GIVEN INFORMATION:
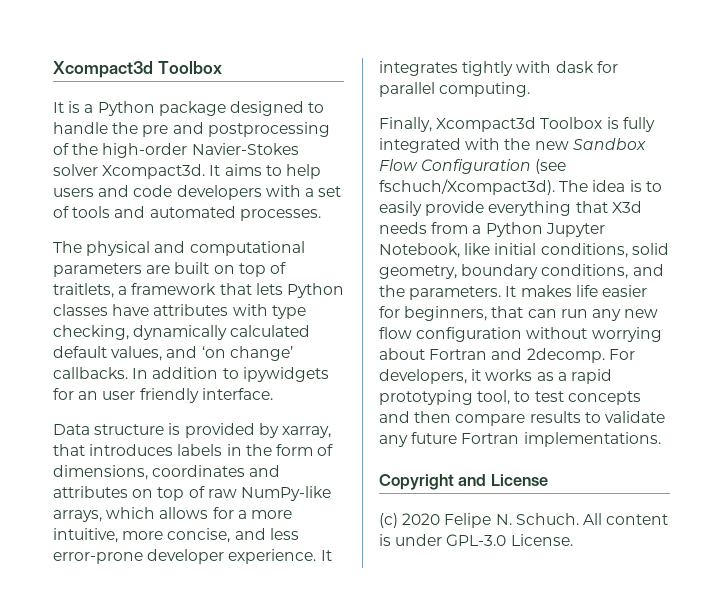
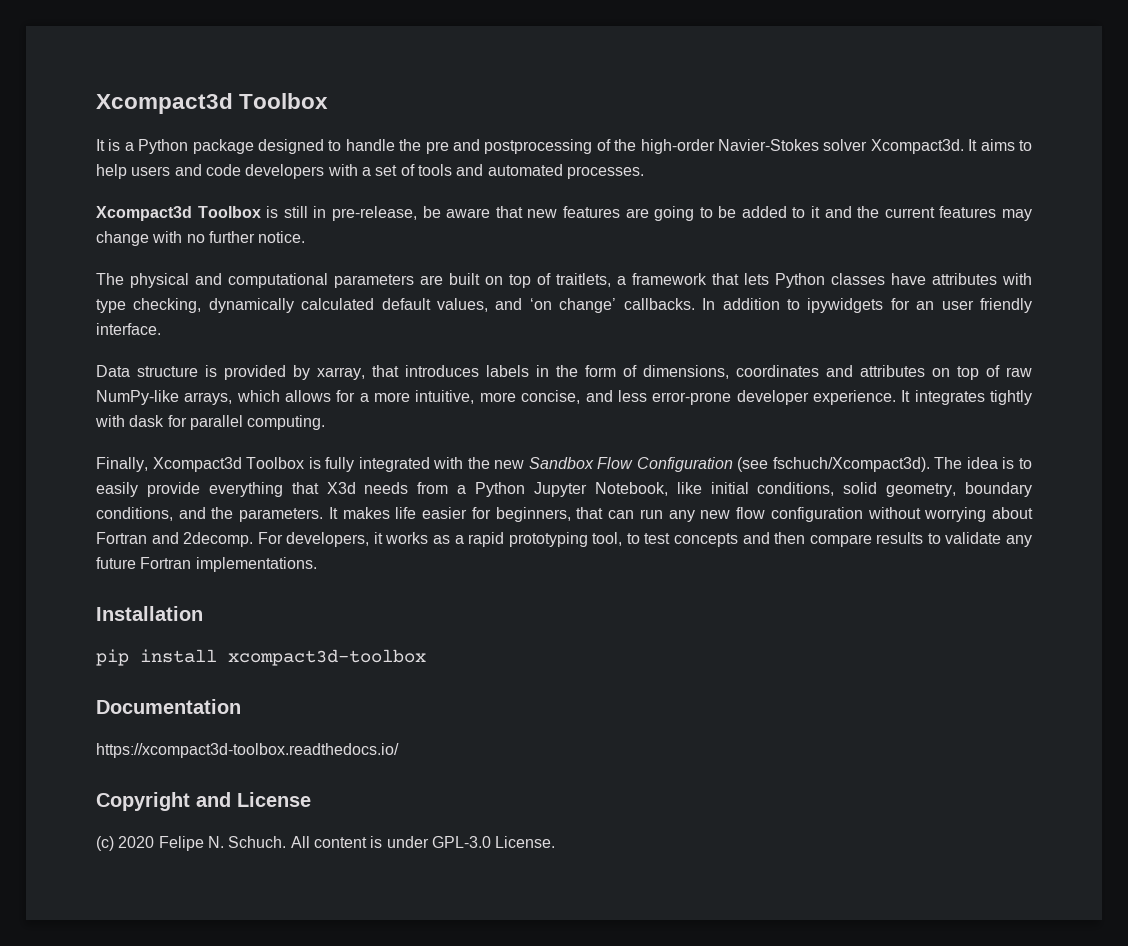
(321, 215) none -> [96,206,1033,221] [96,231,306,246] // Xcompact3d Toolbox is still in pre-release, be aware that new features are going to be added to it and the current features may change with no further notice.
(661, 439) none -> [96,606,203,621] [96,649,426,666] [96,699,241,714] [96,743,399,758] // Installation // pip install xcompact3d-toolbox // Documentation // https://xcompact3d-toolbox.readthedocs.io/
--
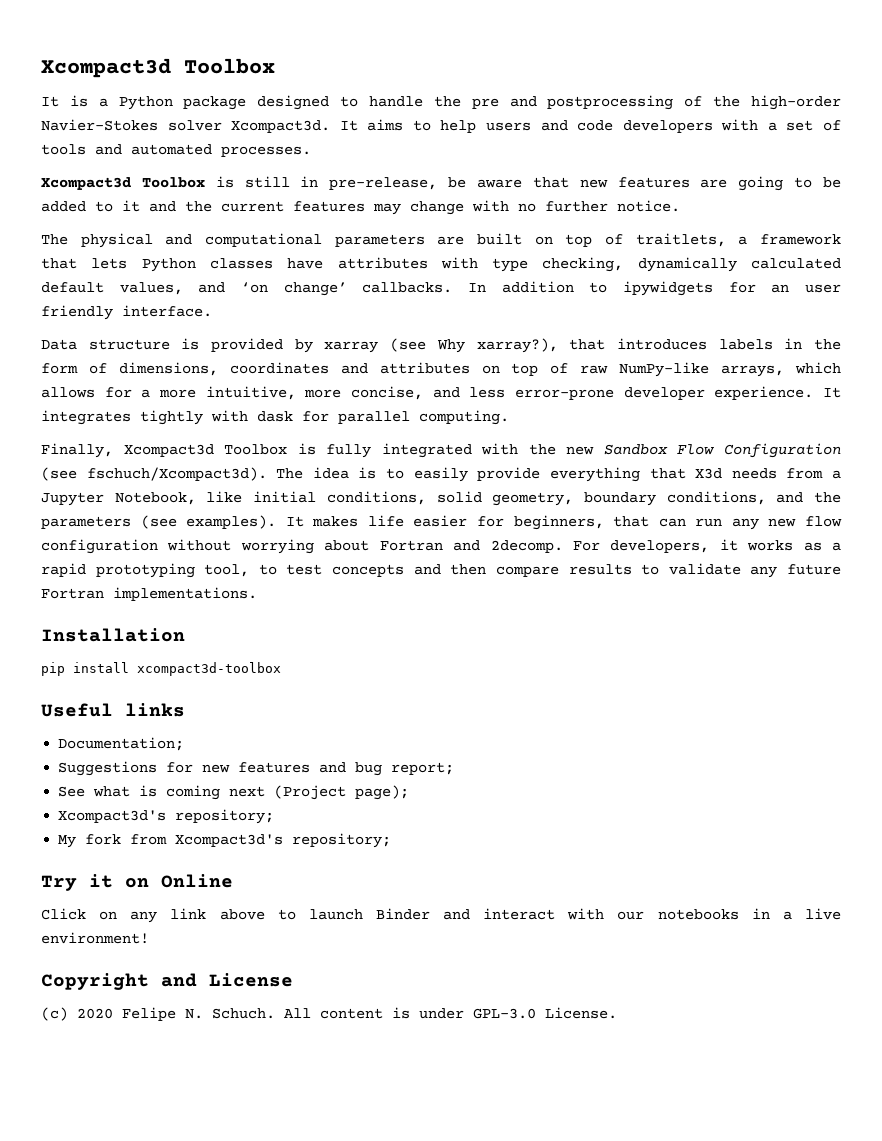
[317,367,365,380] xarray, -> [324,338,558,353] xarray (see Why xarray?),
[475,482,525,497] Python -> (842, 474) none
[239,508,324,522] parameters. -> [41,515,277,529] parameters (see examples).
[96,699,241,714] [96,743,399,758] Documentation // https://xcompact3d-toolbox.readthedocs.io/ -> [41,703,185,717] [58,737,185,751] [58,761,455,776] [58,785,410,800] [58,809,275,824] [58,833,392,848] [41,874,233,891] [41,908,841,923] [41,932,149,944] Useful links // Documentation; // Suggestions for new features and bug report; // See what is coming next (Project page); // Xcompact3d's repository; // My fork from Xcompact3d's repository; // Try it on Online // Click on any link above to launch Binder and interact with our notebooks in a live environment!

GOAL OF THE EXERCISE:
From the material above, set down exactly the lines between the line holding "[239,508,324,522] parameters. ->" and the line holding "[96,699,241,714] [96,743,399,758] Documentation", inclusive. Include nothing else.

SOLUTION FOR THIS TASK:
[239,508,324,522] parameters. -> [41,515,277,529] parameters (see examples).
[96,699,241,714] [96,743,399,758] Documentation // https://xcompact3d-toolbox.readthedocs.io/ -> [41,703,185,717] [58,737,185,751] [58,761,455,776] [58,785,410,800] [58,809,275,824] [58,833,392,848] [41,874,233,891] [41,908,841,923] [41,932,149,944] Useful links // Documentation; // Suggestions for new features and bug report; // See what is coming next (Project page); // Xcompact3d's repository; // My fork from Xcompact3d's repository; // Try it on Online // Click on any link above to launch Binder and interact with our notebooks in a live environment!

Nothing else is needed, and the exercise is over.